On 10-08-10 07:16, Rob Lanphier wrote:
At any rate, there are a couple of problems with the way that it works:
- Once we saturate the NIC on the logging machine, the quality of
our sampling degrades pretty rapidly. We've generally had a problem with that over the past few months.
As already stated elsewhere, we didn't really saturate any NICs, just some socket buffers. Because of the large number of configured log pipes, the software (udp2log) could not empty the socket buffers fast enough.
If this were your typical commercial operation, the answer would be "why aren't you just logging into Streambase?" (or some other data warehousing storage solution). I'm not suggesting that we do that (or even look at any of the solutions that bill themselves as open source alternatives), since, while our needs are increasing, we still aren't planning to be anywhere near as sophisticated as a lot of data tracking orgs. Still, it's worth asking questions about our existing setup. Should we be looking optimize our existing single-box setup, extending our software to have multi-node collection, or looking at a whole new collection strategy?

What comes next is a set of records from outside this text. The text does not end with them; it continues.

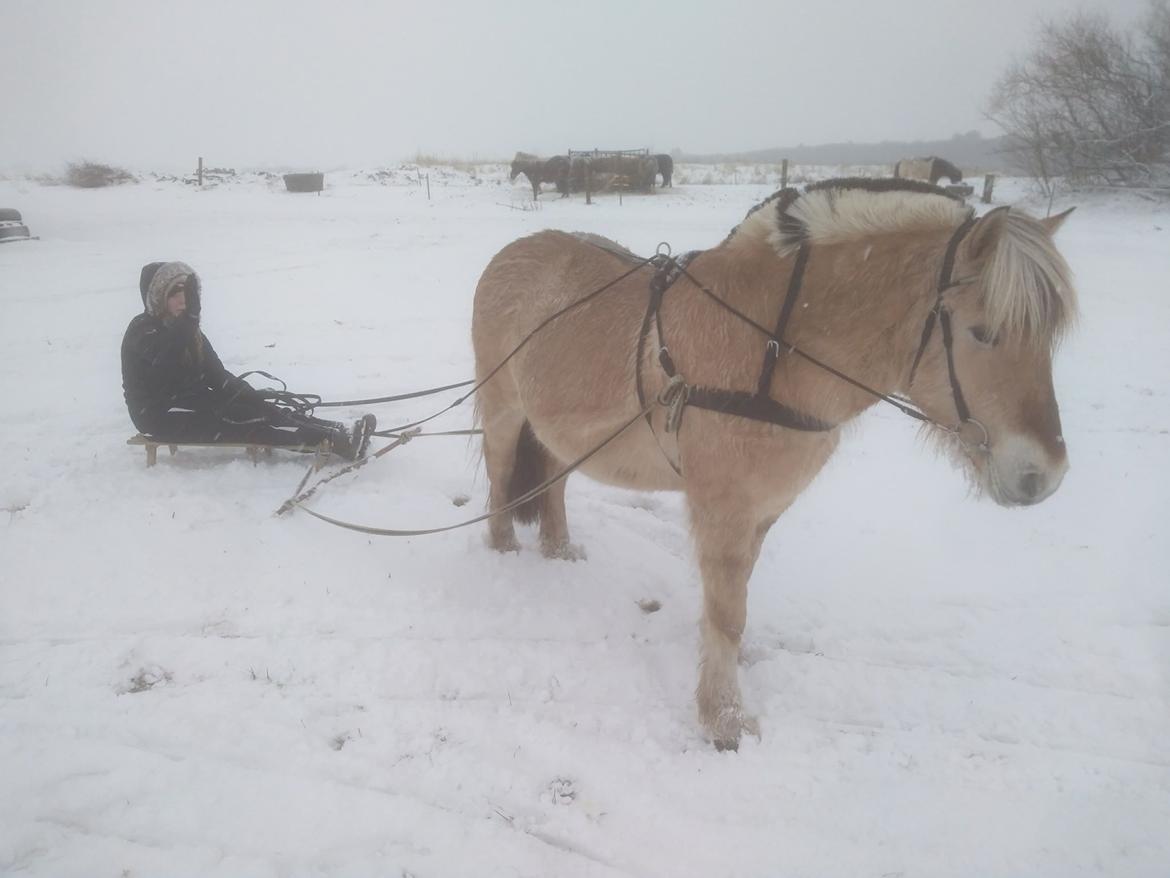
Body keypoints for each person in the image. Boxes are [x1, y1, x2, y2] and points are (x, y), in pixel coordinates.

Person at [121, 261, 376, 460]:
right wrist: (190, 322)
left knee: (260, 409)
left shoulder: (189, 332)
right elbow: (165, 358)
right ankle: (331, 442)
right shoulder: (143, 329)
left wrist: (252, 396)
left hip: (190, 402)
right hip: (158, 415)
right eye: (174, 293)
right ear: (158, 298)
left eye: (186, 292)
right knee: (244, 421)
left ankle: (338, 430)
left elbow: (217, 377)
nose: (183, 300)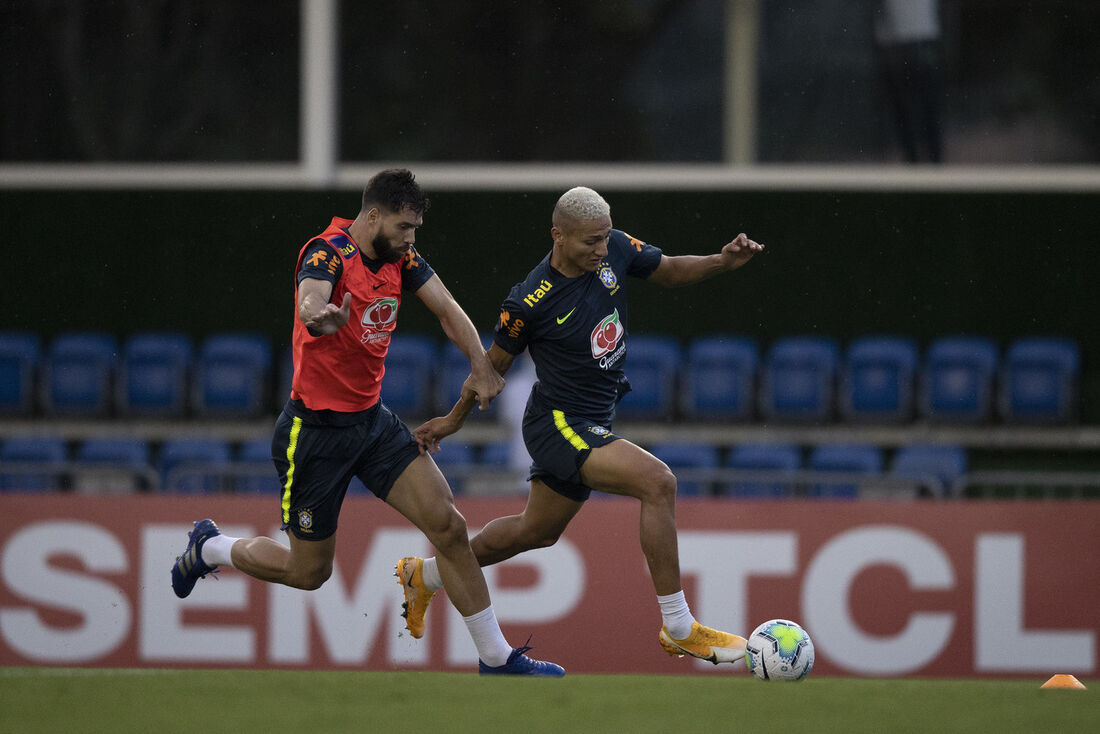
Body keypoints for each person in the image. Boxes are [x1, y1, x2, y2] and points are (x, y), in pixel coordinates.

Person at [171, 168, 563, 677]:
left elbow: (446, 308)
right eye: (404, 227)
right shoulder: (327, 252)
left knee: (449, 526)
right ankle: (211, 547)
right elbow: (311, 298)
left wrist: (480, 363)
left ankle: (496, 658)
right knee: (308, 572)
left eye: (415, 229)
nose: (410, 238)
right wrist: (322, 316)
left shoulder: (403, 257)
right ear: (373, 215)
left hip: (372, 424)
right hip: (313, 433)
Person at [396, 186, 763, 665]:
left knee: (536, 531)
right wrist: (452, 420)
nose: (600, 250)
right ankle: (678, 626)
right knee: (658, 482)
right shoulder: (530, 300)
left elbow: (668, 269)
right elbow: (491, 368)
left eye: (604, 238)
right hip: (558, 425)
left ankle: (422, 575)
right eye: (589, 241)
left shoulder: (613, 247)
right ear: (558, 235)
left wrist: (720, 260)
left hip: (592, 418)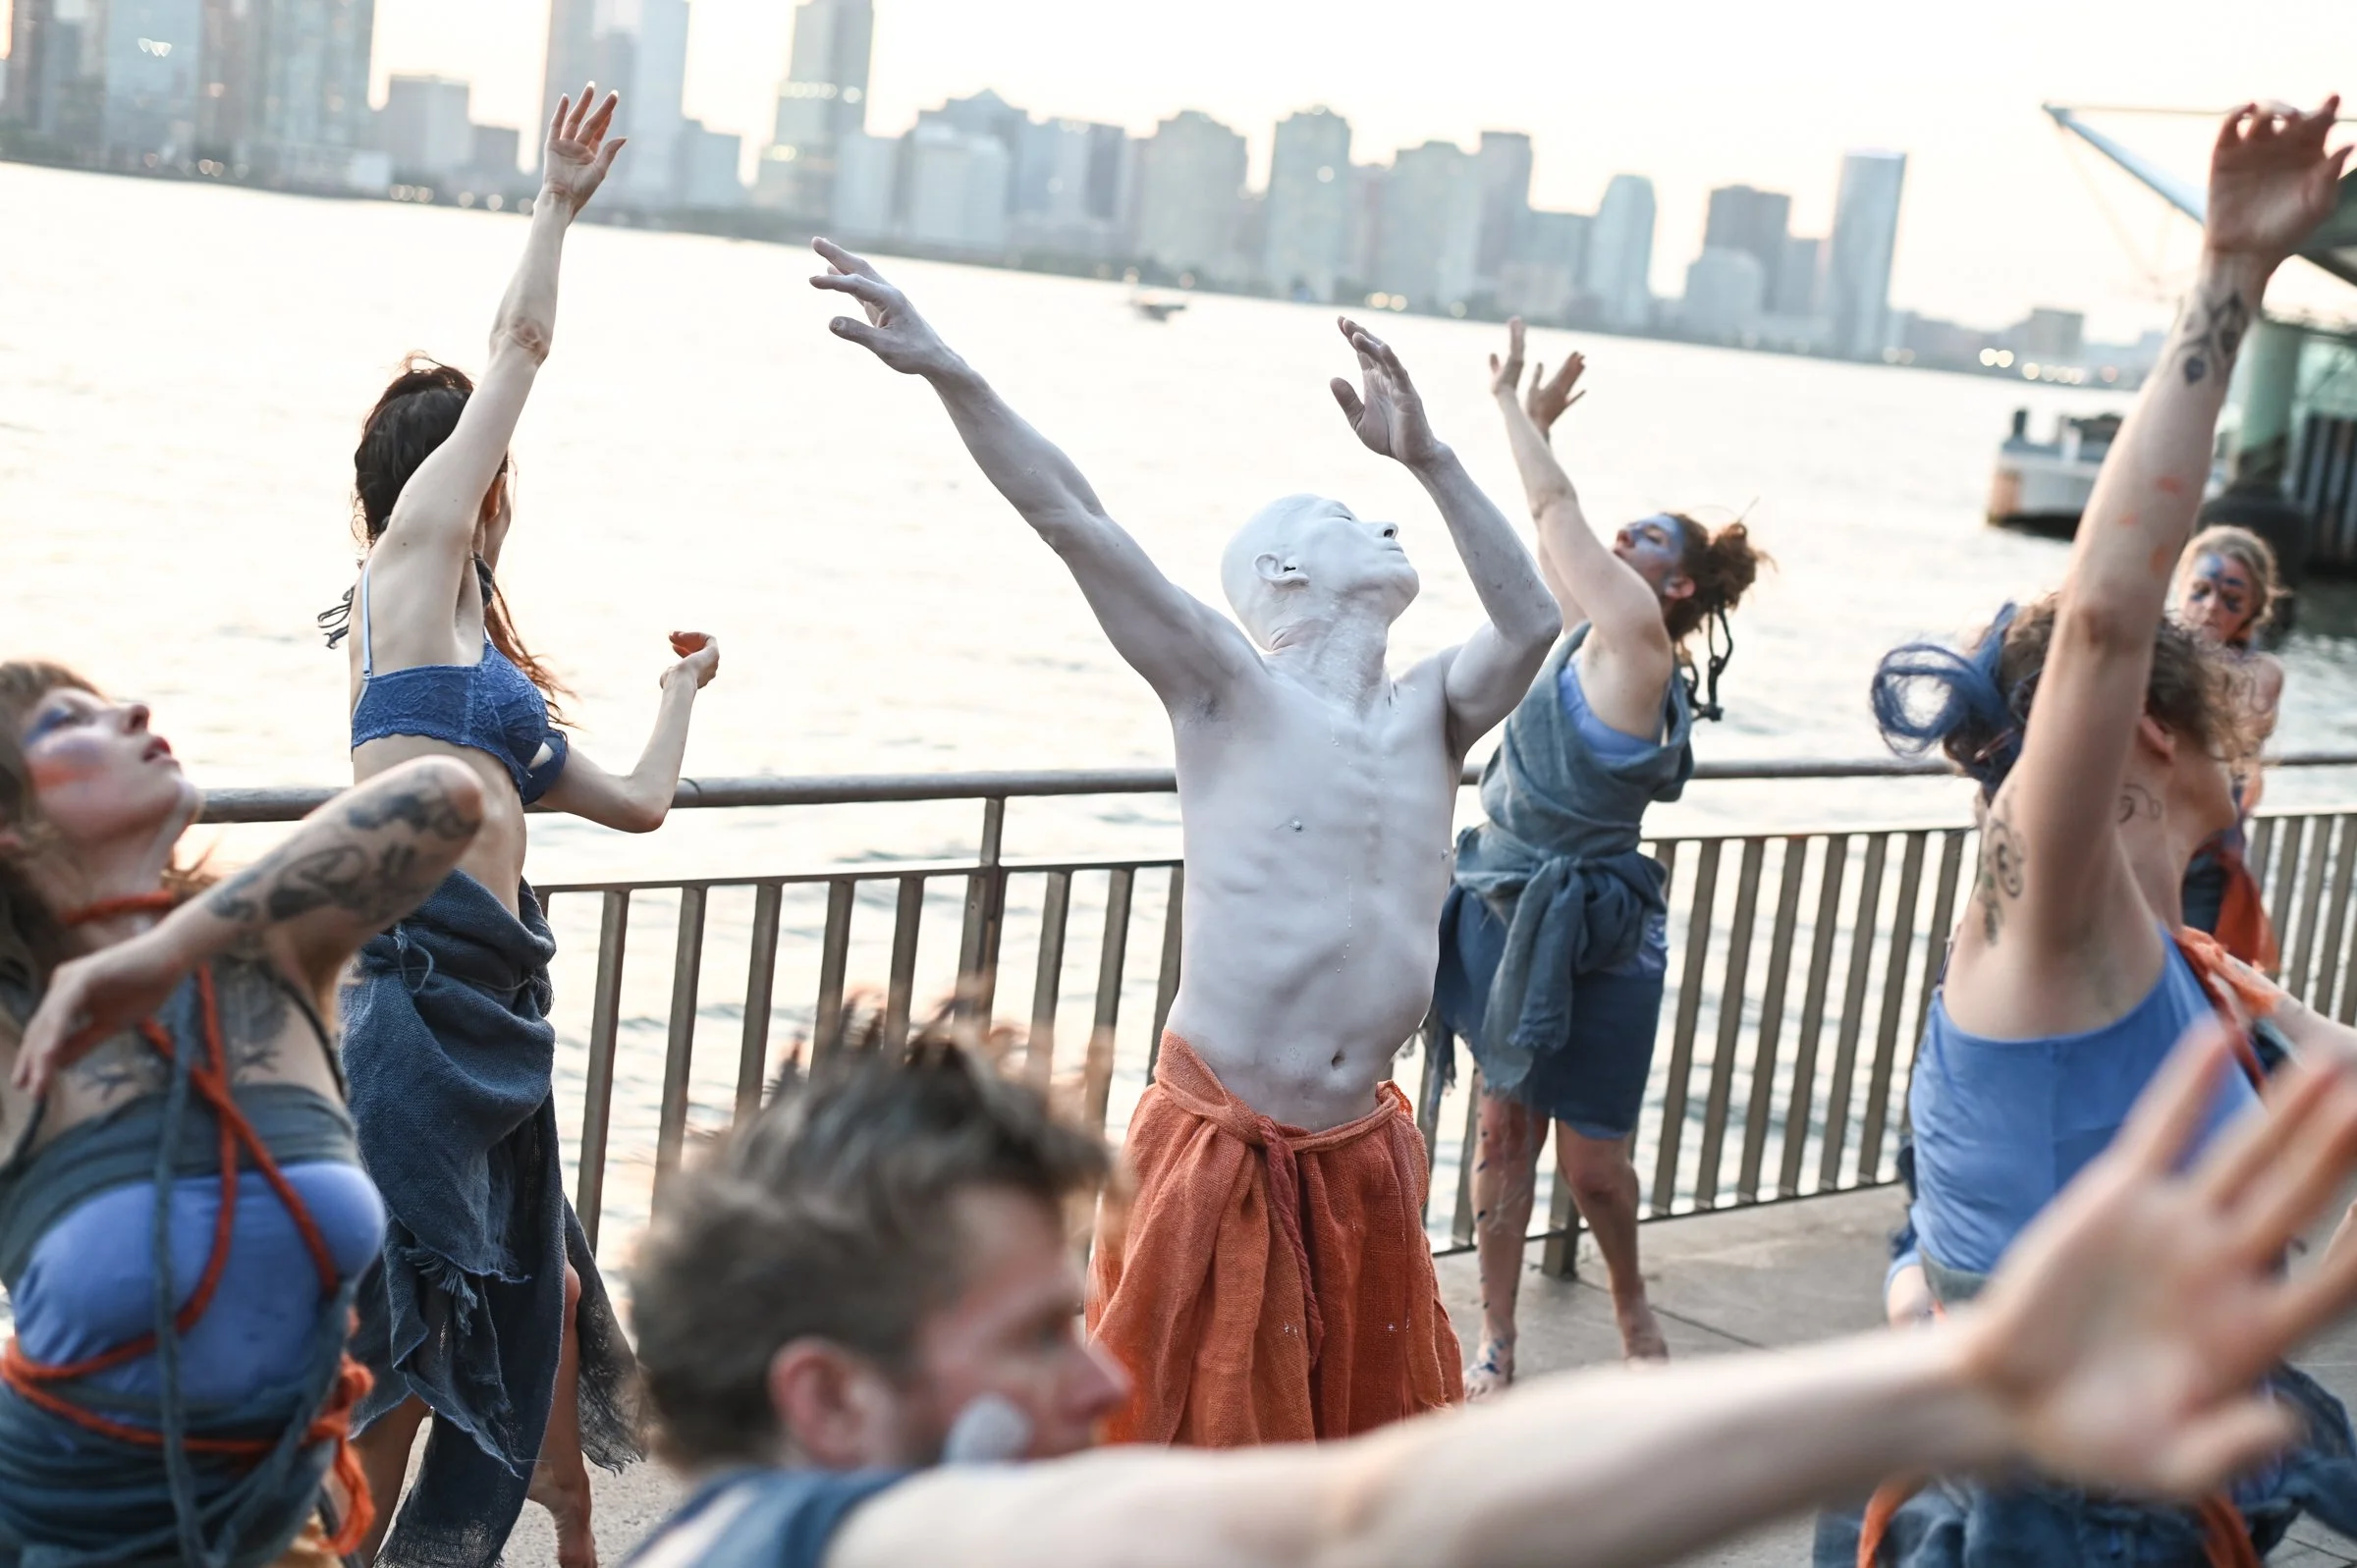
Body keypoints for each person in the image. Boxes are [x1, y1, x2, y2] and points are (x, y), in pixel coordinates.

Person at [618, 1003, 2357, 1568]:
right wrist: (1972, 1383)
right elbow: (1364, 1518)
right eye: (1026, 1339)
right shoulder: (827, 1540)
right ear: (826, 1400)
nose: (1101, 1376)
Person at [814, 239, 1562, 1446]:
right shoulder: (1228, 687)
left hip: (1361, 1147)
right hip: (1223, 1141)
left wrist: (1429, 456)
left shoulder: (1430, 709)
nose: (1380, 519)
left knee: (1356, 1460)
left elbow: (1532, 618)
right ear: (1281, 570)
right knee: (1174, 1454)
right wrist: (948, 366)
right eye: (1346, 516)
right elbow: (1072, 516)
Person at [1849, 97, 2356, 1564]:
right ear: (2149, 726)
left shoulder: (2178, 963)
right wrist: (2228, 276)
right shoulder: (2045, 924)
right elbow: (2105, 622)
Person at [333, 85, 723, 1568]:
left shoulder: (484, 677)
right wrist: (554, 207)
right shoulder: (402, 577)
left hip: (498, 1021)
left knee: (501, 1319)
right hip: (416, 1009)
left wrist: (679, 692)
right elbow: (521, 347)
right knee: (408, 1331)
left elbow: (637, 804)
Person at [0, 660, 488, 1566]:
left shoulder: (275, 960)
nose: (131, 710)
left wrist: (163, 952)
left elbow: (449, 795)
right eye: (69, 720)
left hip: (273, 1526)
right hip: (59, 1530)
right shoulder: (11, 1036)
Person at [1435, 321, 1765, 1385]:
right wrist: (1536, 428)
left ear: (1680, 587)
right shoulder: (1591, 628)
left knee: (1594, 1166)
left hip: (1602, 925)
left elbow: (1554, 511)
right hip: (1508, 900)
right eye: (1627, 531)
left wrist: (1508, 407)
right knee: (1501, 1135)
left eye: (1650, 540)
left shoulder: (1638, 641)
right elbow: (1551, 534)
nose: (1624, 540)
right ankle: (1496, 1339)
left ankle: (1632, 1309)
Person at [2173, 524, 2288, 968]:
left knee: (2196, 973)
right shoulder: (2151, 653)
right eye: (2200, 591)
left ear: (2252, 609)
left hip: (2206, 860)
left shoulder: (2261, 671)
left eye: (2231, 599)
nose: (2210, 607)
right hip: (2138, 845)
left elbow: (2239, 723)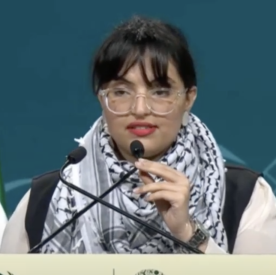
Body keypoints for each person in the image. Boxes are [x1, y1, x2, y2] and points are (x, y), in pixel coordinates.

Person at [1, 16, 276, 254]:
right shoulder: (46, 199)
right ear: (102, 98)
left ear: (188, 98)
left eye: (160, 92)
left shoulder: (245, 196)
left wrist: (189, 232)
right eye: (121, 92)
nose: (140, 109)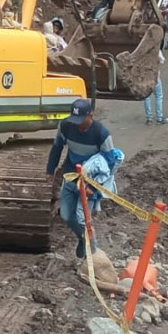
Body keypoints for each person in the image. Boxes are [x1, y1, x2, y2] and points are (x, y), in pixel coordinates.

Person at [46, 98, 119, 258]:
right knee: (66, 215)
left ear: (90, 115)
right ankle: (83, 238)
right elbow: (57, 147)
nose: (77, 125)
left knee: (82, 218)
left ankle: (92, 255)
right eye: (75, 120)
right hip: (70, 176)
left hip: (89, 181)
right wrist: (50, 170)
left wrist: (93, 187)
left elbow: (110, 162)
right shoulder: (66, 126)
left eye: (80, 120)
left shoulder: (101, 133)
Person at [143, 49, 168, 125]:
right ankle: (159, 118)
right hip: (154, 75)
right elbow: (162, 60)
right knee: (158, 96)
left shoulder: (141, 50)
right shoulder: (156, 49)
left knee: (147, 97)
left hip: (145, 76)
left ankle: (149, 118)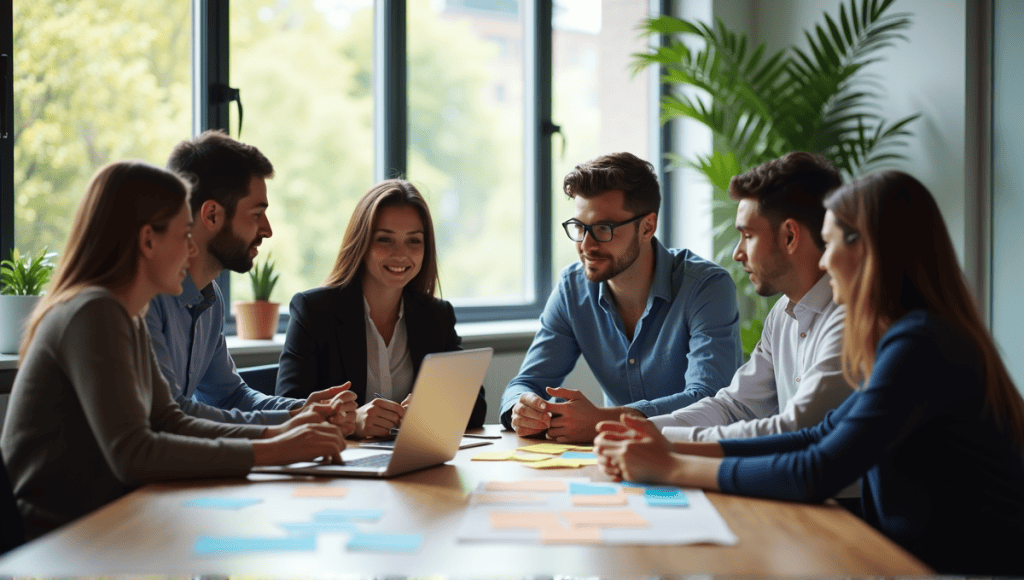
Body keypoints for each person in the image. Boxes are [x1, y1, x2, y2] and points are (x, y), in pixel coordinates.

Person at [594, 171, 1024, 575]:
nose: (823, 262)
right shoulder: (911, 336)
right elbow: (813, 437)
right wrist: (666, 444)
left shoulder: (920, 344)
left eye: (831, 242)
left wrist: (672, 468)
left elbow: (816, 469)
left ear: (866, 251)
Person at [0, 161, 348, 540]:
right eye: (184, 234)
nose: (192, 247)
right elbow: (134, 454)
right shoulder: (93, 311)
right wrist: (274, 451)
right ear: (148, 240)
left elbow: (170, 420)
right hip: (60, 541)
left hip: (110, 523)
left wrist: (275, 434)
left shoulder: (126, 316)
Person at [500, 152, 743, 443]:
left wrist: (603, 421)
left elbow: (708, 400)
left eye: (604, 229)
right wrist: (522, 408)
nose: (586, 245)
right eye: (579, 227)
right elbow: (526, 383)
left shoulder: (706, 287)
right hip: (614, 462)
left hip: (692, 457)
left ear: (647, 227)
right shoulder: (572, 289)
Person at [146, 130, 356, 427]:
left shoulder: (211, 298)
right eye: (257, 214)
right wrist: (293, 420)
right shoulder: (144, 297)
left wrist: (306, 409)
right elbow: (169, 414)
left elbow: (230, 396)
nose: (267, 230)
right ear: (212, 215)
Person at [647, 152, 851, 442]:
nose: (737, 253)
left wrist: (666, 442)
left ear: (790, 237)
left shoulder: (849, 316)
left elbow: (797, 428)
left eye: (748, 236)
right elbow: (735, 406)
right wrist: (644, 429)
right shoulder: (782, 314)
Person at [275, 179, 486, 438]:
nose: (400, 254)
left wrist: (429, 412)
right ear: (361, 243)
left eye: (413, 241)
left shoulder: (436, 316)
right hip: (338, 467)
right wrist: (352, 422)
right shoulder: (314, 311)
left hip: (411, 461)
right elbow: (289, 410)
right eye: (385, 240)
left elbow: (476, 409)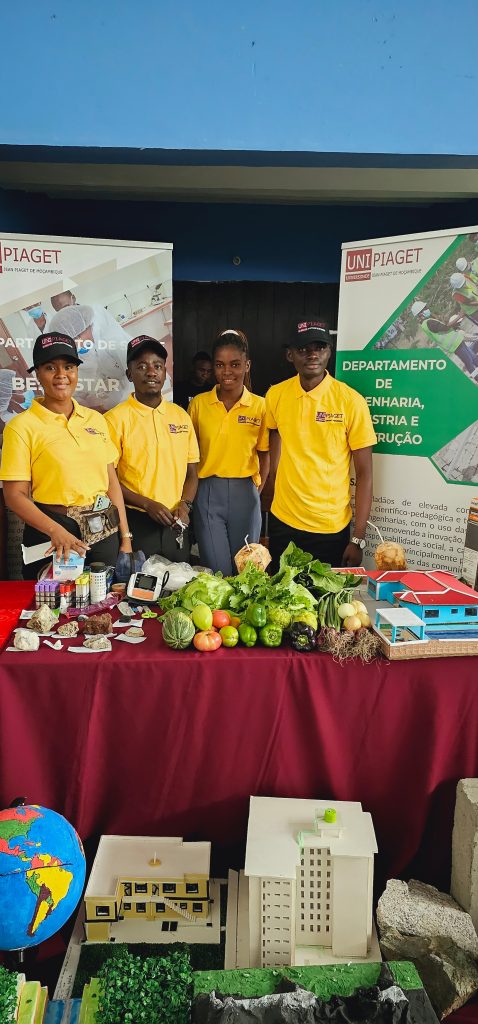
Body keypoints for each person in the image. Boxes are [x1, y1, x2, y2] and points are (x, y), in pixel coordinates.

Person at [0, 332, 132, 580]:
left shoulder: (95, 420)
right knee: (51, 609)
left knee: (103, 605)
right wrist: (54, 530)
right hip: (51, 531)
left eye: (69, 367)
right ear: (37, 374)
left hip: (102, 528)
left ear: (77, 372)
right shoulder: (21, 426)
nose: (61, 375)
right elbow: (14, 496)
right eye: (50, 367)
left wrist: (125, 537)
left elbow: (111, 482)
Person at [265, 319, 376, 570]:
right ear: (290, 354)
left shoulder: (350, 402)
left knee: (325, 605)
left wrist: (357, 538)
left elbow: (365, 474)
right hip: (283, 522)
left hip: (330, 528)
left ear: (329, 351)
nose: (313, 354)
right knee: (280, 602)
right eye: (304, 348)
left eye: (320, 347)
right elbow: (274, 443)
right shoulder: (276, 395)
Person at [104, 335, 199, 560]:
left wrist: (185, 506)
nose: (151, 372)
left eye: (157, 366)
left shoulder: (181, 416)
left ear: (165, 373)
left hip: (176, 521)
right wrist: (147, 504)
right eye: (142, 366)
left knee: (179, 588)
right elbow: (109, 481)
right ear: (129, 374)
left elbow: (192, 474)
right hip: (136, 520)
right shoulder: (114, 420)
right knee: (138, 589)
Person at [188, 329, 269, 575]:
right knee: (218, 570)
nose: (227, 372)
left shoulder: (260, 406)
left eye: (235, 365)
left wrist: (257, 488)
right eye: (220, 365)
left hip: (246, 493)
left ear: (247, 365)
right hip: (208, 492)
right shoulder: (199, 404)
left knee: (247, 570)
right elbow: (189, 456)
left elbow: (265, 454)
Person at [48, 303, 133, 411]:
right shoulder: (86, 349)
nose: (76, 345)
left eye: (76, 338)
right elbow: (91, 374)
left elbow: (137, 378)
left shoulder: (114, 342)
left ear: (85, 328)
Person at [411, 301, 478, 378]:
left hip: (456, 342)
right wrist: (459, 316)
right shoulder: (429, 322)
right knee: (469, 362)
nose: (427, 309)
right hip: (454, 344)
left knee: (473, 358)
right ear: (420, 314)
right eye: (425, 308)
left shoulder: (426, 323)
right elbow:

Besides the ideas that are currently being kicked around of improving or rewriting the udp log collection software, there's also always the short-term, easy option of sending a multicast UDP stream, and having multiple collectors with distinct log pipes setup. E.g. one machine for the sampled logging, and another, independent machine to do all the special purpose log streams. I do like more efficient software solutions rather than throwing more iron at the problem, though. :)